Technical Setup: Allstate is showing relative strength with a 4.8% gain and is currently at_supply. While trading at supply can be risky, the stock is testing a daily supply zone ($221.98 – $224.97) with a strength of 6.7. Given the 52-week high distance is only -2.9%, a breakout above $225 could trigger a momentum surge. The high Risk (ATR) of 152.2% necessitates a wider stop, but the institutional support from 2,528 funds provides a safety net.
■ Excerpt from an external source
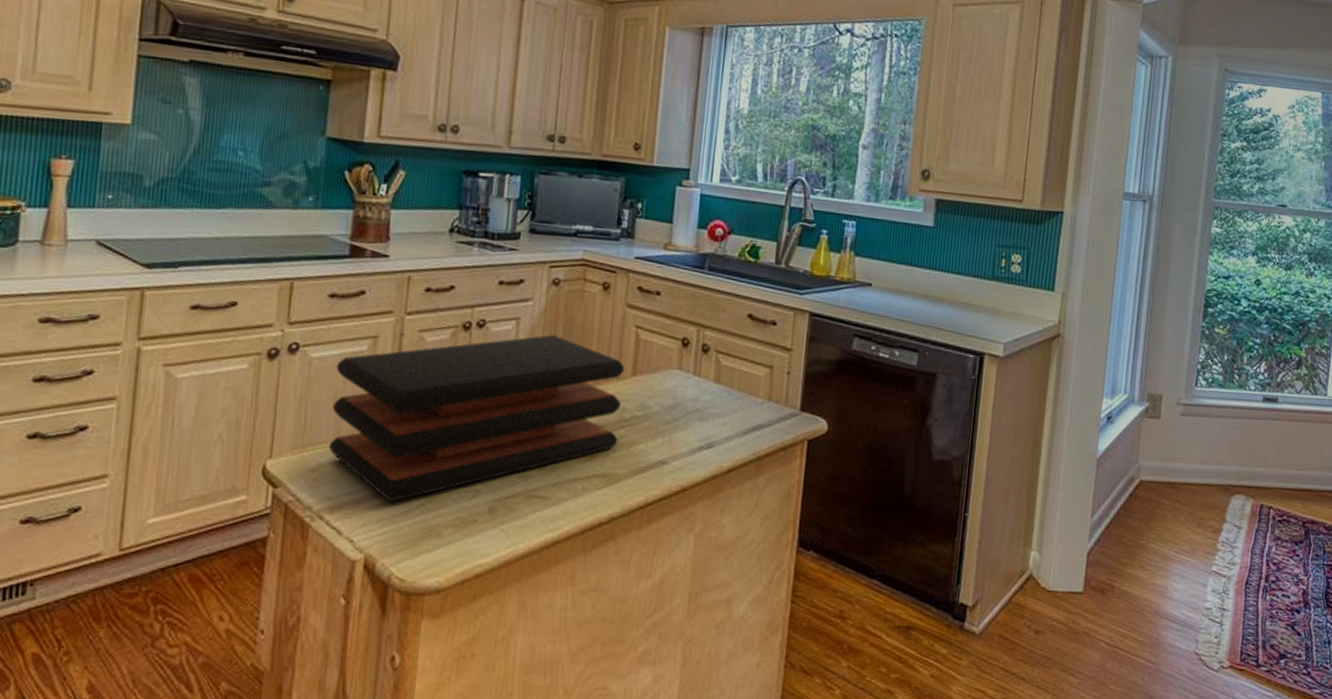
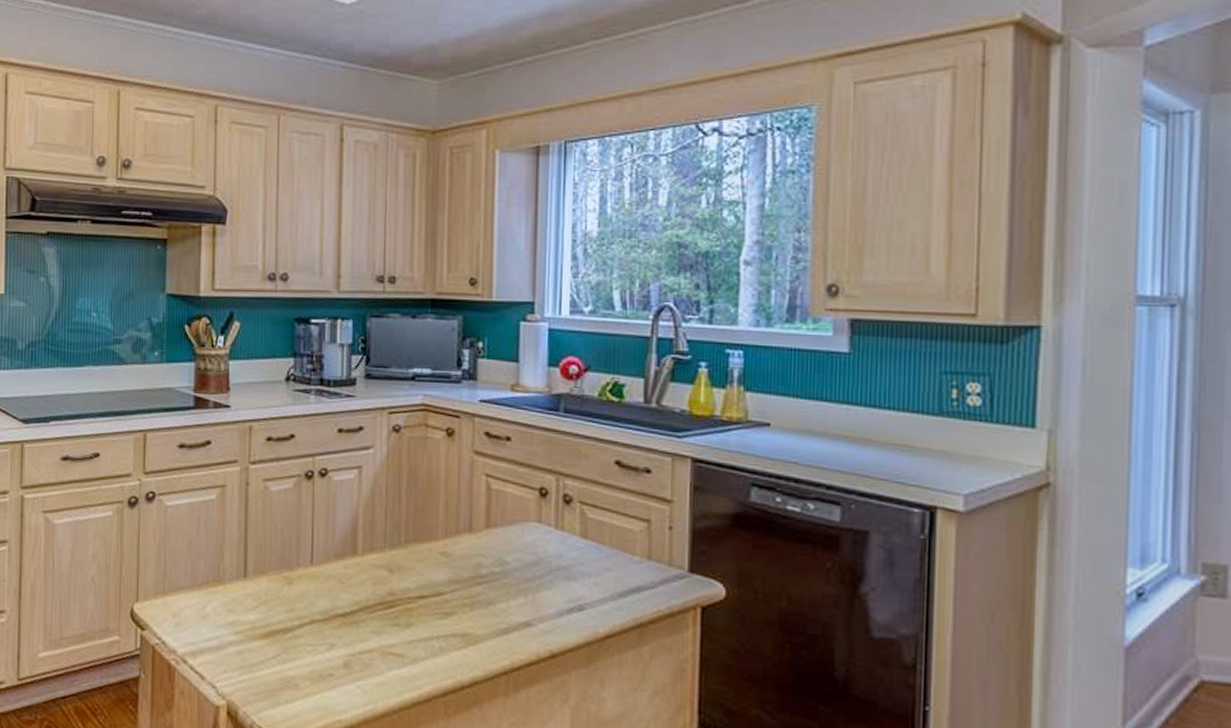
cutting board: present [328,335,624,502] -> none [187,484,476,651]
Institutional Backing: Backed by 2,528 funds.

Level Price
Entry Zone $221.01 – $224.00
Stop Loss $215.00
Target 1 $230.00
Target 2 $240.00

Honorable Mentions

  • CMBT ($14.78): Transportation shipper at demand, but low institutional count and high volatility require caution.
  • PSA ($309.68): REIT sector leader trading between zones with strong monthly supply resistance ahead.
  • DPZ ($313.99): Restaurant giant at supply; watch for a rejection or a decisive breakout above $324.
  • EXPE ($228.88): (Already in Top 5, but worth noting the massive monthly support floor).
  • FDX ($331.00): (Already in Top 5, but the strongest institutional consensus of the day).

Strategy Summary

Today’s continuation setups are characterized by selective strength rather than broad market participation. The Cautious regime requires us to prioritize stocks with deep institutional backing (2,000+ funds) and clear demand zone support. The Transportation and Leisure sectors are showing the most promise, led by FDX and EXPE. Traders should focus on entries near support levels rather than chasing breakouts into resistance, as the neutral sentiment suggests limited upside momentum for weaker names. Risk management is paramount; utilize the wide stops suggested for high-ATR names like ALL and LPG, and consider smaller position sizes until the regime shifts to Bullish.